> Exercise details:
Only the lines from the start of the data below through the line that contains "invullen in het" are to be copied, exactly and without pictures.

- - - - -

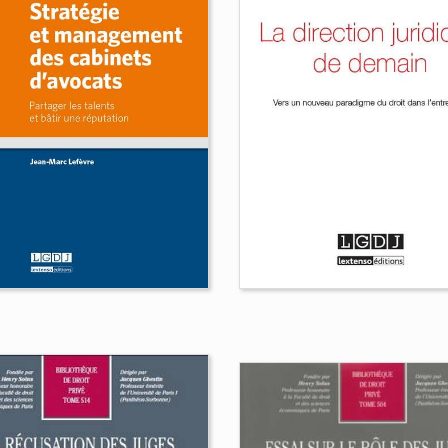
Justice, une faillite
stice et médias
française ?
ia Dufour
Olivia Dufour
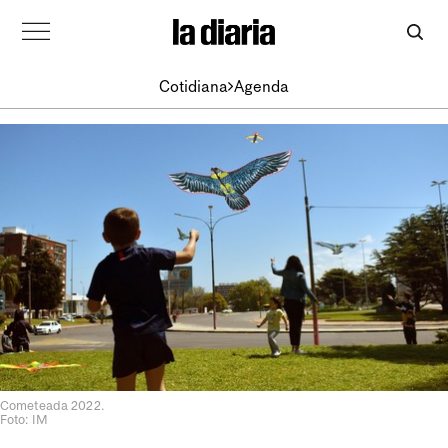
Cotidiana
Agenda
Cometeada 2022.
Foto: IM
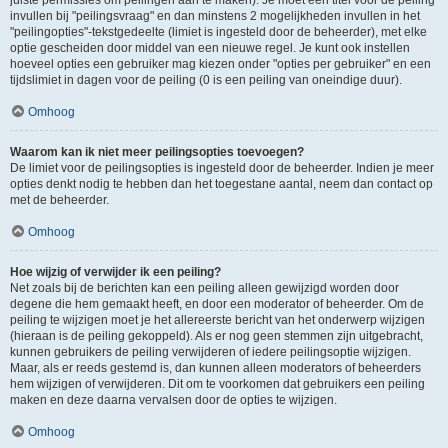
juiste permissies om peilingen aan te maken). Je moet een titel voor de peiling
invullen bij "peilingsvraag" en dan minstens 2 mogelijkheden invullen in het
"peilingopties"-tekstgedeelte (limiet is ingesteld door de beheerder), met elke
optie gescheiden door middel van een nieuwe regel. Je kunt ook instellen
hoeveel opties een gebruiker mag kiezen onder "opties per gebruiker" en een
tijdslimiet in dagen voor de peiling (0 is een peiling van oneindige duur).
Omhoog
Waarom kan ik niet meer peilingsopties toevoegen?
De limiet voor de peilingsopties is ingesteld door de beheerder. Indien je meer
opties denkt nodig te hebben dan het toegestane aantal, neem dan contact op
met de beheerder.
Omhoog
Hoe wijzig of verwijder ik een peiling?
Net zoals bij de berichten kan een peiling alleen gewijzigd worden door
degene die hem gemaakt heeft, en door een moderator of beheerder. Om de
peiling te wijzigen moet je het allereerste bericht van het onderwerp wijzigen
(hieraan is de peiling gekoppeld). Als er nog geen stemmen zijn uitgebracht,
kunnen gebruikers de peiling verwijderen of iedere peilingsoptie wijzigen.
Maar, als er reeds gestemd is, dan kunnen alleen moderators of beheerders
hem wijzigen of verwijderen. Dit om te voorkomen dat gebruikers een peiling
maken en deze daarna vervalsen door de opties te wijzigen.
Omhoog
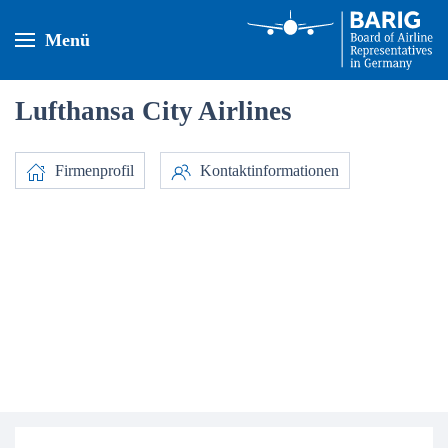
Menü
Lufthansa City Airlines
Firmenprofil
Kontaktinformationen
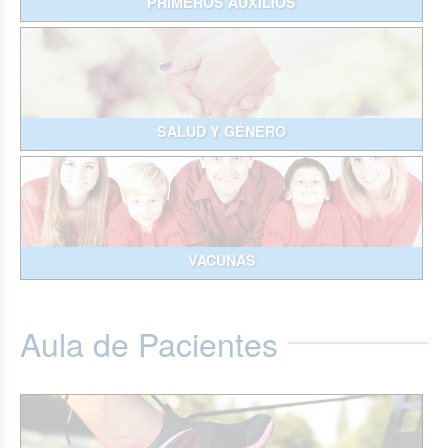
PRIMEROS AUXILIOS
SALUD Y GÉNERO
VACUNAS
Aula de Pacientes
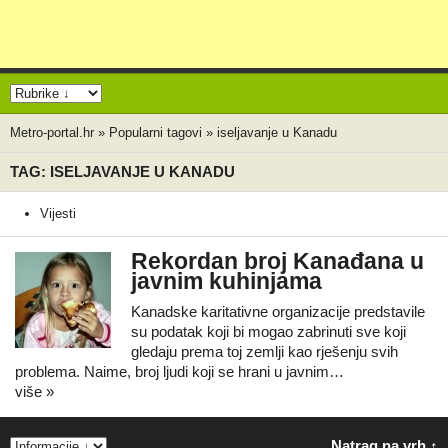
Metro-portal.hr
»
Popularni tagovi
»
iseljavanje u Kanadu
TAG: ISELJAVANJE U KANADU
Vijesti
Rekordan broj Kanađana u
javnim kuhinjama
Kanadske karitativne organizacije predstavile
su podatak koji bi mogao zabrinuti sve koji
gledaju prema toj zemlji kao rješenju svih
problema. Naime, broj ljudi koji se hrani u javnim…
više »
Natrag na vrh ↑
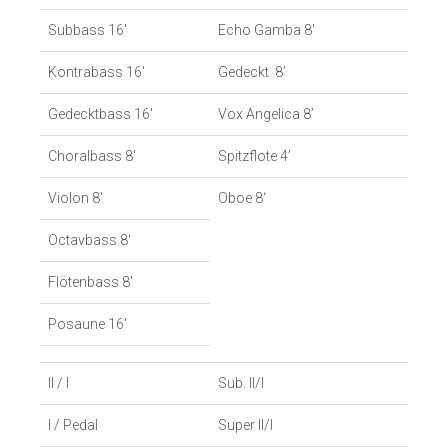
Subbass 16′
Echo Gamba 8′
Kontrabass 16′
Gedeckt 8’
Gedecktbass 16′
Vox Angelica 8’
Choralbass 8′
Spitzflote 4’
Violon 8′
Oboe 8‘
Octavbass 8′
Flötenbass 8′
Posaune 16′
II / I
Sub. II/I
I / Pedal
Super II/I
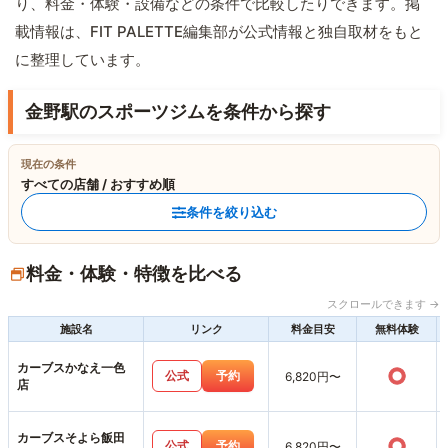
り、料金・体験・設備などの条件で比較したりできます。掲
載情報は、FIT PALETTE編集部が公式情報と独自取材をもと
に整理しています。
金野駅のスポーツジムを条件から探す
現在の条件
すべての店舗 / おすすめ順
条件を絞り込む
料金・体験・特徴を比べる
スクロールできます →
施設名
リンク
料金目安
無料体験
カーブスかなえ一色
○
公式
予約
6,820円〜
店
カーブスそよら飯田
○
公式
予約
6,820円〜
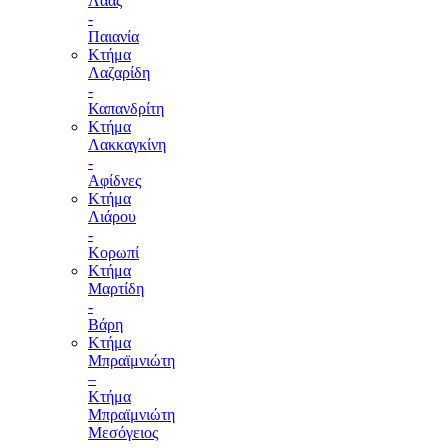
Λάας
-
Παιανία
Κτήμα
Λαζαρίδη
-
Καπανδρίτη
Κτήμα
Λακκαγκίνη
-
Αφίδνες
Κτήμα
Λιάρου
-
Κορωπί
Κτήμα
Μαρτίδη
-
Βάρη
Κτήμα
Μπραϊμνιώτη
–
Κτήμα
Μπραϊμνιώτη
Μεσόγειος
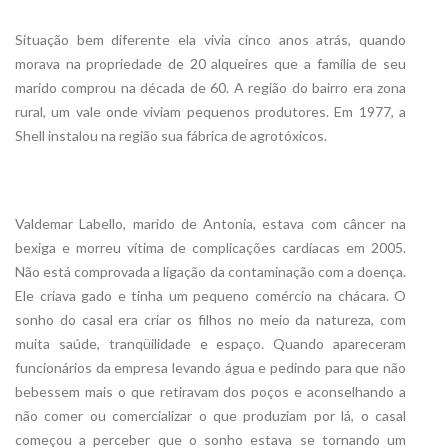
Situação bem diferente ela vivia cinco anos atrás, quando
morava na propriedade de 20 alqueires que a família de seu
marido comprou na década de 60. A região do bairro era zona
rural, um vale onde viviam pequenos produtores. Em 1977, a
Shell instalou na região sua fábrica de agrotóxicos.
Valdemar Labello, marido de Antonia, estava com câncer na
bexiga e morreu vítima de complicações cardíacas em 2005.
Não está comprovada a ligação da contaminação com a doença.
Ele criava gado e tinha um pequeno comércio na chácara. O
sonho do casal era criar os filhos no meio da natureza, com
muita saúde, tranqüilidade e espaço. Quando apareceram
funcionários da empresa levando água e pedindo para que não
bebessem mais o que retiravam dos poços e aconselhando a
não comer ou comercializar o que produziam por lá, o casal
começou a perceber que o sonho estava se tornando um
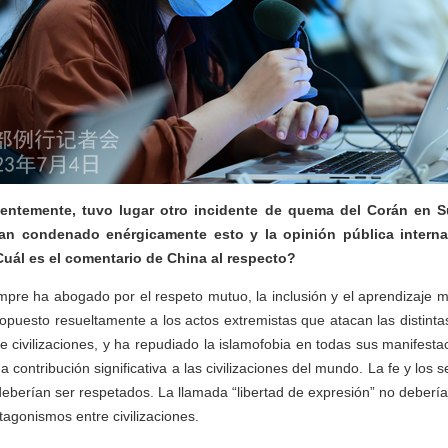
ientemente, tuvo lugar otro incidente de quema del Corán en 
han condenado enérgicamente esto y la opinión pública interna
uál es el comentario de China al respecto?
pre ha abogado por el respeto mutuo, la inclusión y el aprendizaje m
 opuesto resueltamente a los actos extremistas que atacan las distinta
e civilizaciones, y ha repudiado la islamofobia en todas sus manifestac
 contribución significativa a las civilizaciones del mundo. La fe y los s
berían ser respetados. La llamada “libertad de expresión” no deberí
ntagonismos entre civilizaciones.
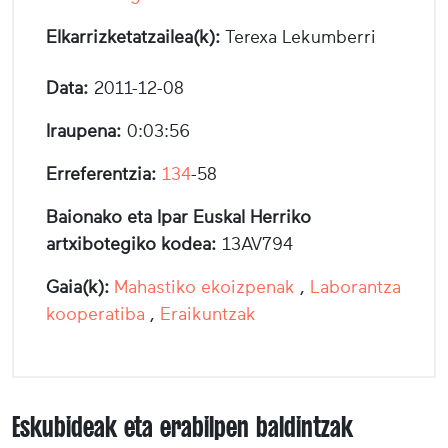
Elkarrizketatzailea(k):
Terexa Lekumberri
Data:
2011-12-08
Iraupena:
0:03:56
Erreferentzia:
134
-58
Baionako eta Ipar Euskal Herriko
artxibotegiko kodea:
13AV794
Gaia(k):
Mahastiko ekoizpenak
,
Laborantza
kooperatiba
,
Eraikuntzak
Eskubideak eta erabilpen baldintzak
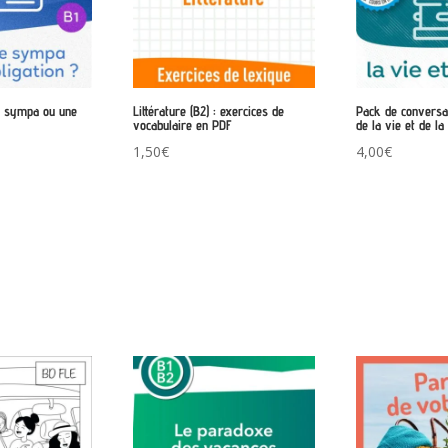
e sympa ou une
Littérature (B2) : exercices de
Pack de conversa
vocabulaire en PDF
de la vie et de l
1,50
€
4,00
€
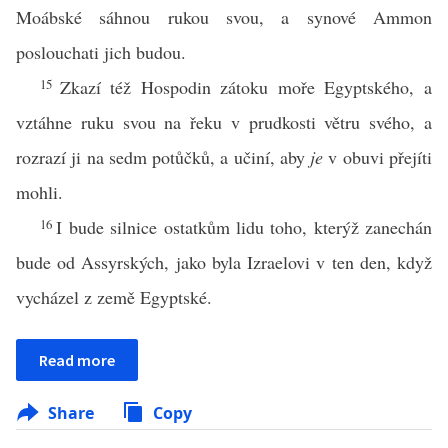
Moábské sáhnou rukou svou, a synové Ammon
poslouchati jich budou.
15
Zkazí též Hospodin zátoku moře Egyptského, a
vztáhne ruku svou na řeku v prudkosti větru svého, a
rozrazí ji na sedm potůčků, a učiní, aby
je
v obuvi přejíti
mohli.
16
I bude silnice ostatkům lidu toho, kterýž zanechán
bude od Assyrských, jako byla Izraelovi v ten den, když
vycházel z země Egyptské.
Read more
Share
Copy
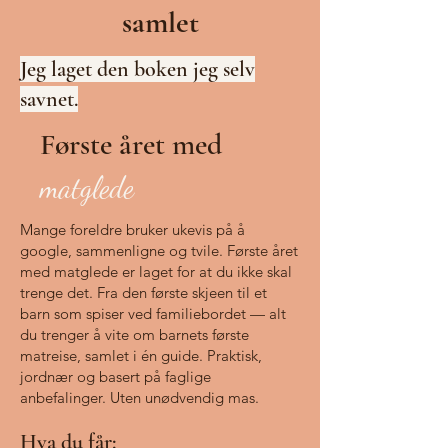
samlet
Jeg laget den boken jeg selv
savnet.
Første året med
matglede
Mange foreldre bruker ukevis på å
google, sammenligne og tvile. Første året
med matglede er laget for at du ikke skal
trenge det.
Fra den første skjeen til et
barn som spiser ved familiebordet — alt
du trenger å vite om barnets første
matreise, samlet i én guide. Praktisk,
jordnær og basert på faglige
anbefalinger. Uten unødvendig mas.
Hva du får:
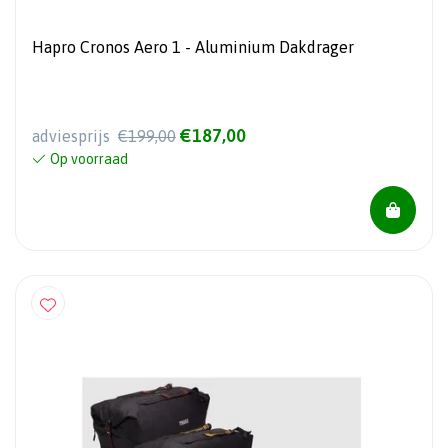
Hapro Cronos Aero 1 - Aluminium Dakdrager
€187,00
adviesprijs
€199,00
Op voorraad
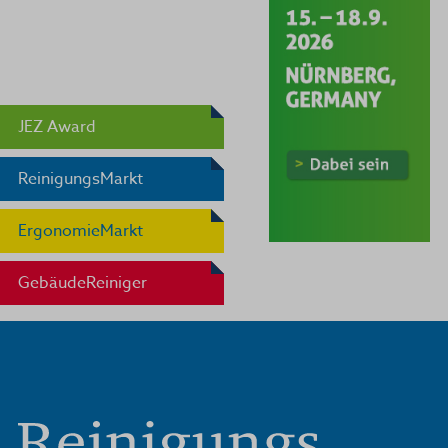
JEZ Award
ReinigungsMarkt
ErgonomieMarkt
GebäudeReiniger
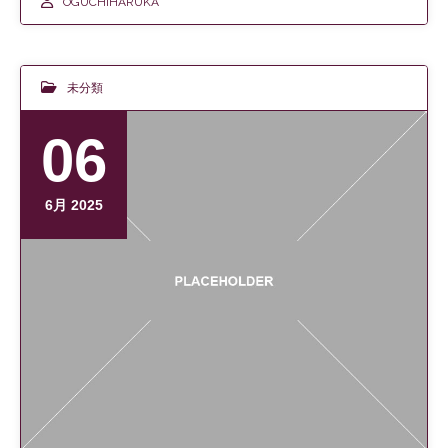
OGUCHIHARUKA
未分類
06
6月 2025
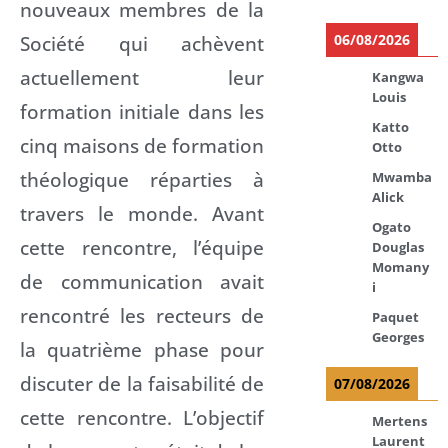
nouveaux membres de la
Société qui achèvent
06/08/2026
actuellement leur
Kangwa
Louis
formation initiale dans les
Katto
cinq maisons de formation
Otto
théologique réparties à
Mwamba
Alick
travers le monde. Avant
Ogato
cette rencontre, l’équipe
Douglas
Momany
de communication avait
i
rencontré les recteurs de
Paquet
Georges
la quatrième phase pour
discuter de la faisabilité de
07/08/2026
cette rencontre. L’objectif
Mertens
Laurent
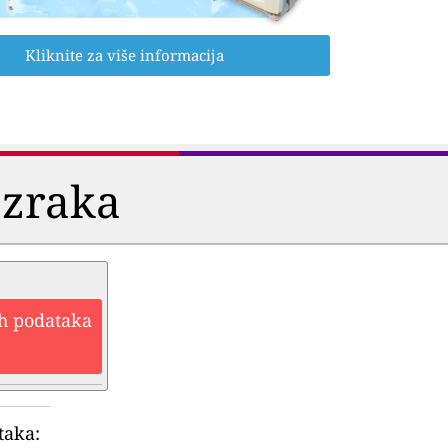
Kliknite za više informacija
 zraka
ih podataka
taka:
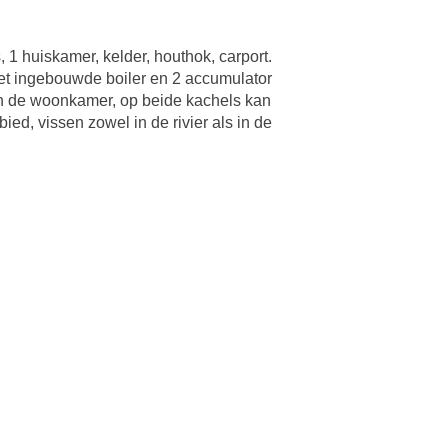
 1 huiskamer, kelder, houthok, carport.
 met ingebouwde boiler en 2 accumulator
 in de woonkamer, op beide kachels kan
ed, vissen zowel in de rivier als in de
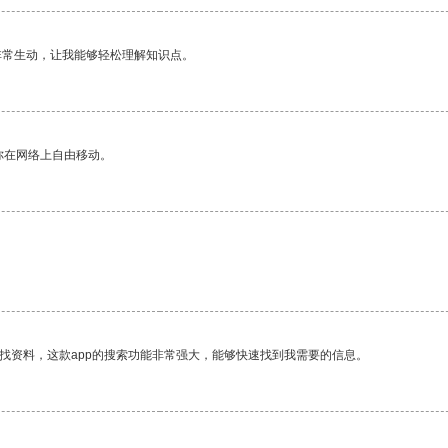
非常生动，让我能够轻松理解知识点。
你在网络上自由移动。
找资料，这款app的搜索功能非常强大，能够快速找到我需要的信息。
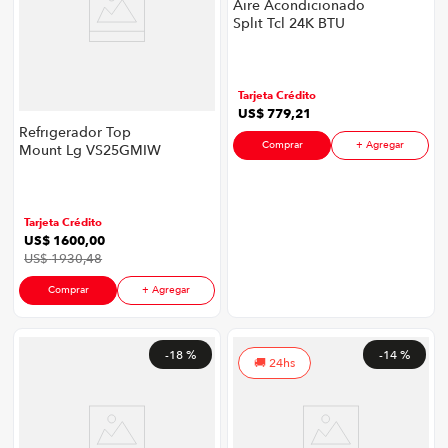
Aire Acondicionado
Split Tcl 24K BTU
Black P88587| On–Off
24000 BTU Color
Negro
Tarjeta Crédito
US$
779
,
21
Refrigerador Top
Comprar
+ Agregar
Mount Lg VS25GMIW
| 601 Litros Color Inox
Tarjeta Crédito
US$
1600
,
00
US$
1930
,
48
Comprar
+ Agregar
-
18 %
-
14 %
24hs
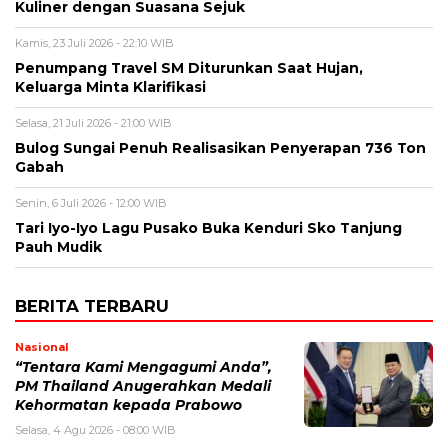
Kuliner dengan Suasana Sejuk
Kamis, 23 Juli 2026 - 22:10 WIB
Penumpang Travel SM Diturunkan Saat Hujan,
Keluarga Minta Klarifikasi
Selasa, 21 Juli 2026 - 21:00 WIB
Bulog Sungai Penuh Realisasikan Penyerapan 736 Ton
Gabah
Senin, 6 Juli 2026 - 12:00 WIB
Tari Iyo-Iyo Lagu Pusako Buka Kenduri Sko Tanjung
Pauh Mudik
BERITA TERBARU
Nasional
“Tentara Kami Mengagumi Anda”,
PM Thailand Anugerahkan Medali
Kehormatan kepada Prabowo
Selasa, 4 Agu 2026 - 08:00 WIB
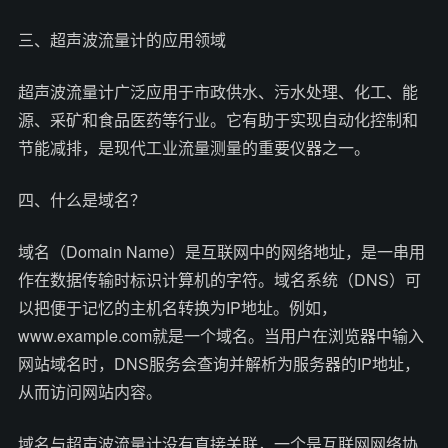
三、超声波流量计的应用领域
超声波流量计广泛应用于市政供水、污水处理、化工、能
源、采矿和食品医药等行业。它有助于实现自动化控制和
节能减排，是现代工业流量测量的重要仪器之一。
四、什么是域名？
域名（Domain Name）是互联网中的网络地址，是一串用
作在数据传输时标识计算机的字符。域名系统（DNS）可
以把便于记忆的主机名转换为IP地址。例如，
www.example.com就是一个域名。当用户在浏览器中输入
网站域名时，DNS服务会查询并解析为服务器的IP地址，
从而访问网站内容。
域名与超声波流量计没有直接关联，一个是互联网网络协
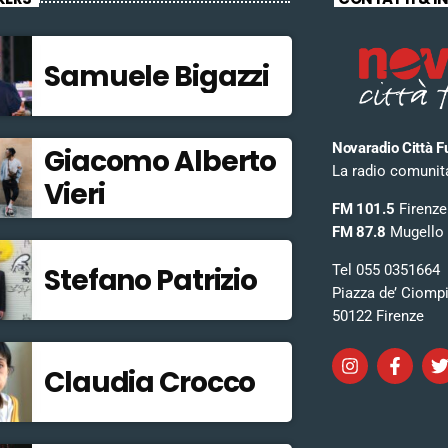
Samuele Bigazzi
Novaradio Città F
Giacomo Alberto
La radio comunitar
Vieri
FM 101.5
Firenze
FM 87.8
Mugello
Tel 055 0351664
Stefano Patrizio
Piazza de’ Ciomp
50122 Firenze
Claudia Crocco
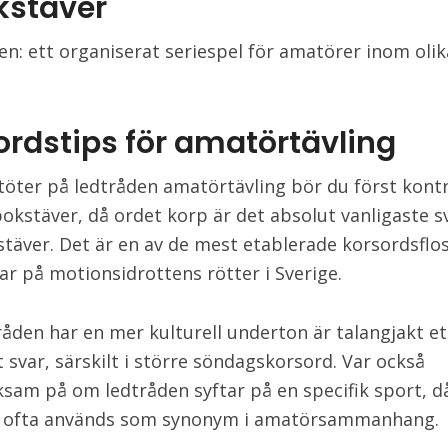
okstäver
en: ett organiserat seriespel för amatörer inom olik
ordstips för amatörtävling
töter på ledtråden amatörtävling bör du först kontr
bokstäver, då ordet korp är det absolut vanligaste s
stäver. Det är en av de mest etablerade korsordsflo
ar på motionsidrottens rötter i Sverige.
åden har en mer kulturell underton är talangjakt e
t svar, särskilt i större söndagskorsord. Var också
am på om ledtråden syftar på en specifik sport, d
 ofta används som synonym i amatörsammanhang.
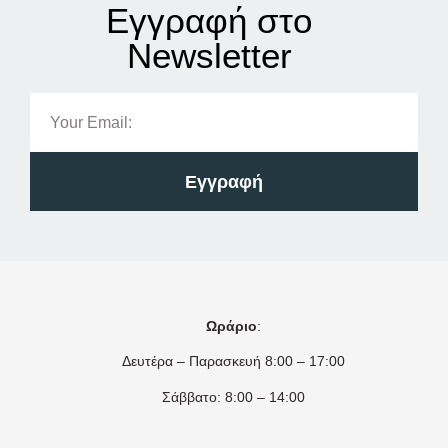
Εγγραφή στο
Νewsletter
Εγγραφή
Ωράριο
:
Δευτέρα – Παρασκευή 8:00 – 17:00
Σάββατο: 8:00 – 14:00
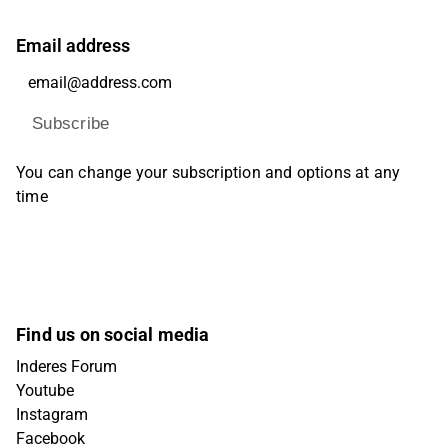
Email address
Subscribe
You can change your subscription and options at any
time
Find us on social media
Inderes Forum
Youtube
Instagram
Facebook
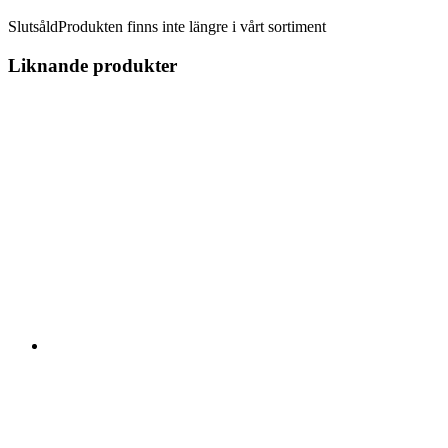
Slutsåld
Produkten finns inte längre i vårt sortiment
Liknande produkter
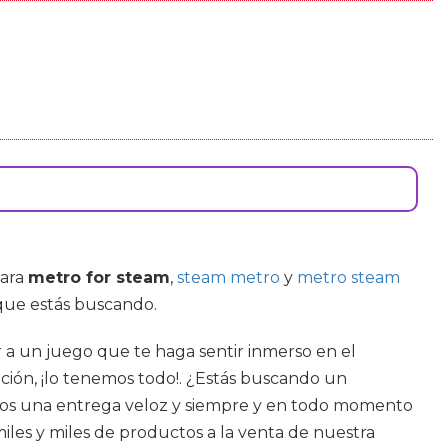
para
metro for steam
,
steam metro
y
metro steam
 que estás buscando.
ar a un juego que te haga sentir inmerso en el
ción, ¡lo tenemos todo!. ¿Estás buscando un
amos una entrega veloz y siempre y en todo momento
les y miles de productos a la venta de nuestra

- - - - -

> Exercise output:
Justice, une faillite
stice et médias
française ?
ia Dufour
Olivia Dufour
Cotidiana
Agenda
Cometeada 2022.
Foto: IM
juiste permissies om peilingen aan te maken). Je moet een titel voor de peiling
invullen bij "peilingsvraag" en dan minstens 2 mogelijkheden invullen in het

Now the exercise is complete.